Smoking has been connected to citrullination of antigens and formation of anti-citrullinated peptide antibodies (ACPAs) in rheumatoid arthritis (RA). Since smoking can modify proteins by carbamylation (formation of homocitrulline), this study was conducted to investigate these effects on vimentin in animal models and RA.Methods
The efficiency of enzymatic carbamylation of vimentin was characterised. B-cell response was investigated after immunisation of rabbits with different vimentin isoforms. Effects of tobacco smoke exposure on carbamylation of vimentin and formation of autoantibodies were analysed in mice. The antibody responses against isoforms of vimentin were characterised with respect to disease duration and smoking status of patients with RA.Results
Enzymatic carbamylation of vimentin was efficiently achieved. Subsequent citrullination of vimentin was not disturbed by homocitrullination. Sera from rabbits immunised with carbamylated vimentin (carbVim), in addition to carbVim also recognised human IgG-Fc showing rheumatoid factor-like reactivity.
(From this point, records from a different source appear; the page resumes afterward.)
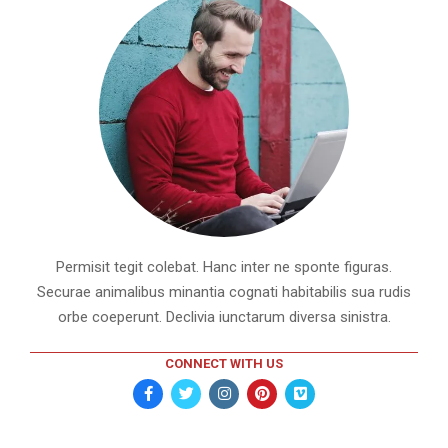
Permisit tegit colebat. Hanc inter ne sponte figuras.
Securae animalibus minantia cognati habitabilis sua rudis
orbe coeperunt. Declivia iunctarum diversa sinistra.
CONNECT WITH US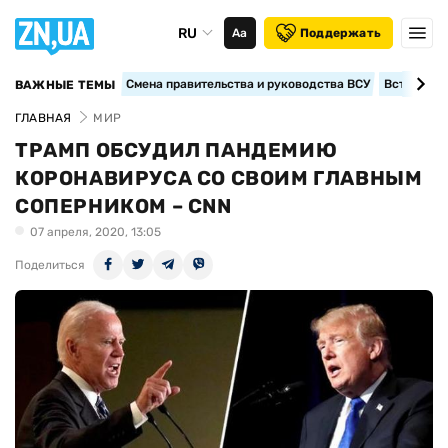
RU
Аа
Поддержать
Смена правительства и руководства ВСУ
Вступление
ВАЖНЫЕ ТЕМЫ
ГЛАВНАЯ
МИР
ТРАМП ОБСУДИЛ ПАНДЕМИЮ
КОРОНАВИРУСА СО СВОИМ ГЛАВНЫМ
СОПЕРНИКОМ – CNN
07 апреля, 2020, 13:05
Поделиться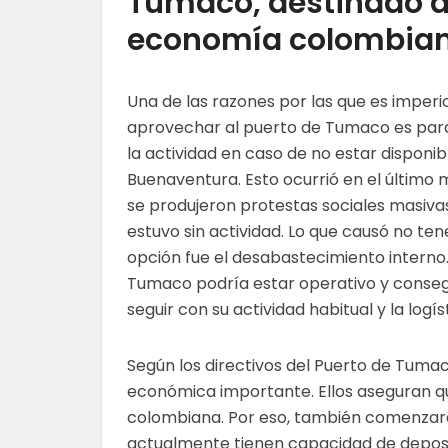
Tumaco, destinado a 
economía colombia
Una de las razones por las que es imperi
aprovechar al puerto de Tumaco es par
la actividad en caso de no estar disponib
Buenaventura. Esto ocurrió en el último
se produjeron protestas sociales masivas
estuvo sin actividad. Lo que causó no te
opción fue el desabastecimiento interno.
Tumaco podría estar operativo y consegu
seguir con su actividad habitual y la log
Según los directivos del Puerto de Tumac
económica importante. Ellos aseguran qu
colombiana. Por eso, también comenzar
actualmente tienen capacidad de deposi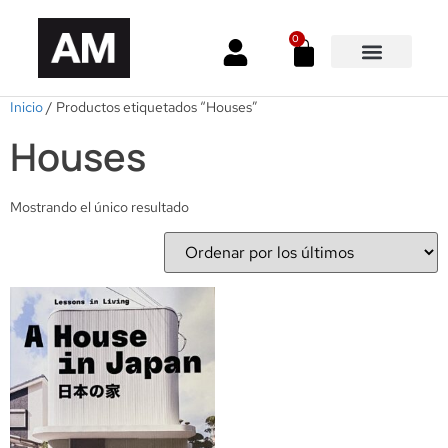
0
Inicio
/ Productos etiquetados “Houses”
Houses
Mostrando el único resultado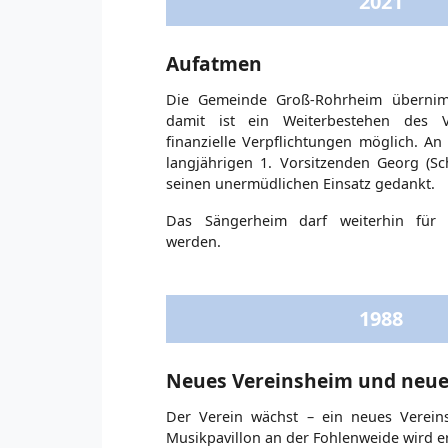
2021
Aufatmen
Die Gemeinde Groß-Rohrheim übernim
damit ist ein Weiterbestehen des 
finanzielle Verpflichtungen möglich. An 
langjährigen 1. Vorsitzenden Georg (S
seinen unermüdlichen Einsatz gedankt.
Das Sängerheim darf weiterhin für 
werden.
1988
Neues Vereinsheim und neu
Der Verein wächst – ein neues Verein
Musikpavillon an der Fohlenweide wird e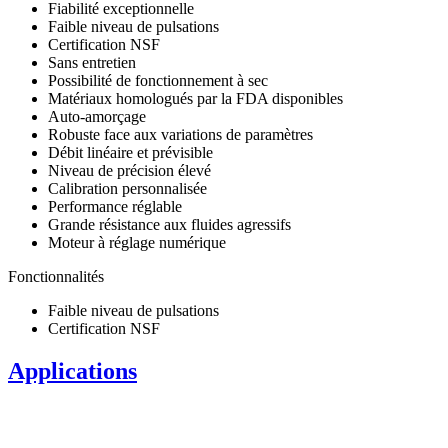
Fiabilité exceptionnelle
Faible niveau de pulsations
Certification NSF
Sans entretien
Possibilité de fonctionnement à sec
Matériaux homologués par la FDA disponibles
Auto-amorçage
Robuste face aux variations de paramètres
Débit linéaire et prévisible
Niveau de précision élevé
Calibration personnalisée
Performance réglable
Grande résistance aux fluides agressifs
Moteur à réglage numérique
Fonctionnalités
Faible niveau de pulsations
Certification NSF
Applications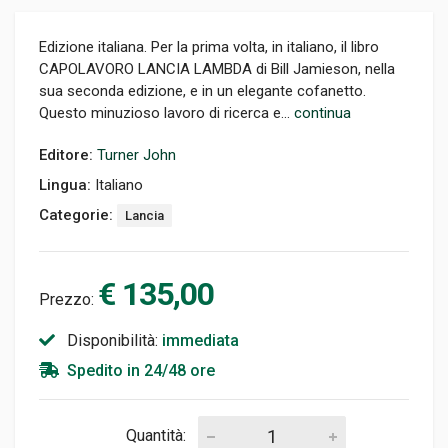
Edizione italiana. Per la prima volta, in italiano, il libro
CAPOLAVORO LANCIA LAMBDA di Bill Jamieson, nella
sua seconda edizione, e in un elegante cofanetto.
Questo minuzioso lavoro di ricerca e...
continua
Editore:
Turner John
Lingua:
Italiano
Categorie:
Lancia
€ 135,00
Prezzo:
Disponibilità:
immediata
Spedito in 24/48 ore
Quantità: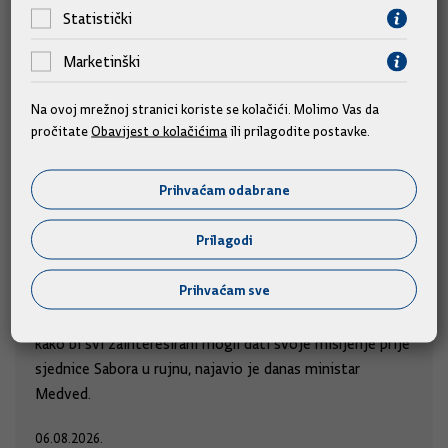
Statistički
Marketinški
Na ovoj mrežnoj stranici koriste se kolačići. Molimo Vas da
pročitate
Obavijest o kolačićima
ili prilagodite postavke.
Prihvaćam odabrane
Izmjene zakona kojima se povećavaju
braniteljske mirovine sutra u javnom
Prilagodi
savjetovanju
Prihvaćam sve
Sutra će tijekom dana izmjene zakona koje će povećati
braniteljske mirovine biti puštene u javno savjetovanje,
kako bi svi zainteresirani mogli dati svoje mišljenje prije
sjednice Sabora u rujnu, najavio je danas ministar
Medved.
06.08.2026.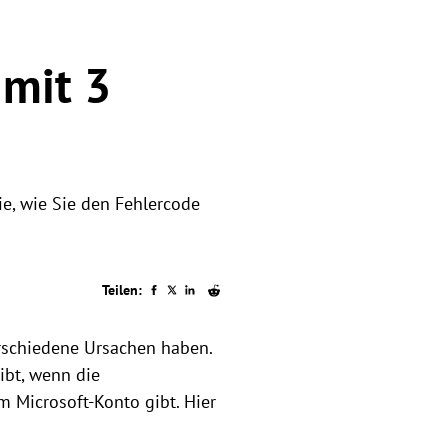
 mit 3
e, wie Sie den Fehlercode
Teilen:
schiedene Ursachen haben.
ibt, wenn die
m Microsoft-Konto gibt. Hier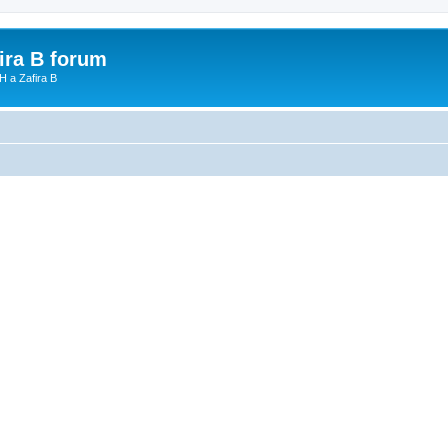
fira B forum
H a Zafira B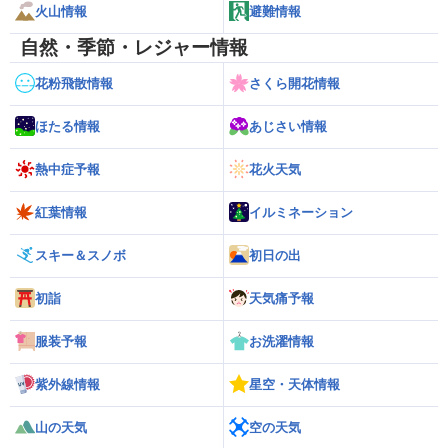
火山情報
避難情報
自然・季節・レジャー情報
花粉飛散情報
さくら開花情報
ほたる情報
あじさい情報
熱中症予報
花火天気
紅葉情報
イルミネーション
スキー＆スノボ
初日の出
初詣
天気痛予報
服装予報
お洗濯情報
紫外線情報
星空・天体情報
山の天気
空の天気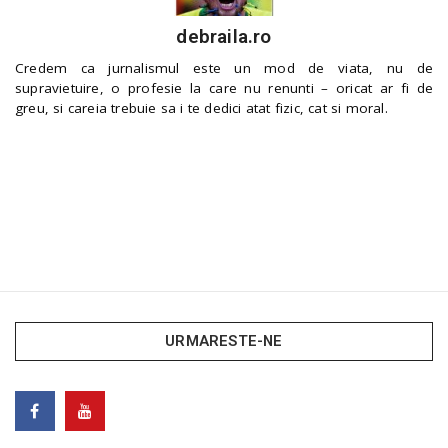
debraila.ro
Credem ca jurnalismul este un mod de viata, nu de
supravietuire, o profesie la care nu renunti – oricat ar fi de
greu, si careia trebuie sa i te dedici atat fizic, cat si moral.
URMARESTE-NE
Smoke-exposed mice contained detectable amounts of carbVim and developed a broad immune response against carbamylated antigens. Although the prevalence of anti-carbamylated antibodies in smokers and non-smokers was similar, the titres of carbamylated antibodies were significantly increased in sera of smoking compared with non-smoking RA. CarbVim antibodies were observed independently of ACPAs in early phases of disease and double-positive patients for anti-mutated citrullinated vimentin (MCV) and anti-carbVim antibodies showed an extended epitope recognition pattern towards MCV.Conclusions
Carbamylation of vimentin is inducible by cigarette smoke exposure. The polyclonal immune response against modified antigens in patients with RA is not exclusively citrulline-specific and carbamylation of antigens could be involved in the pathogenesis of disease.Trial registration number
ISRCTN36745608; EudraCT Number: 2006-003146-41.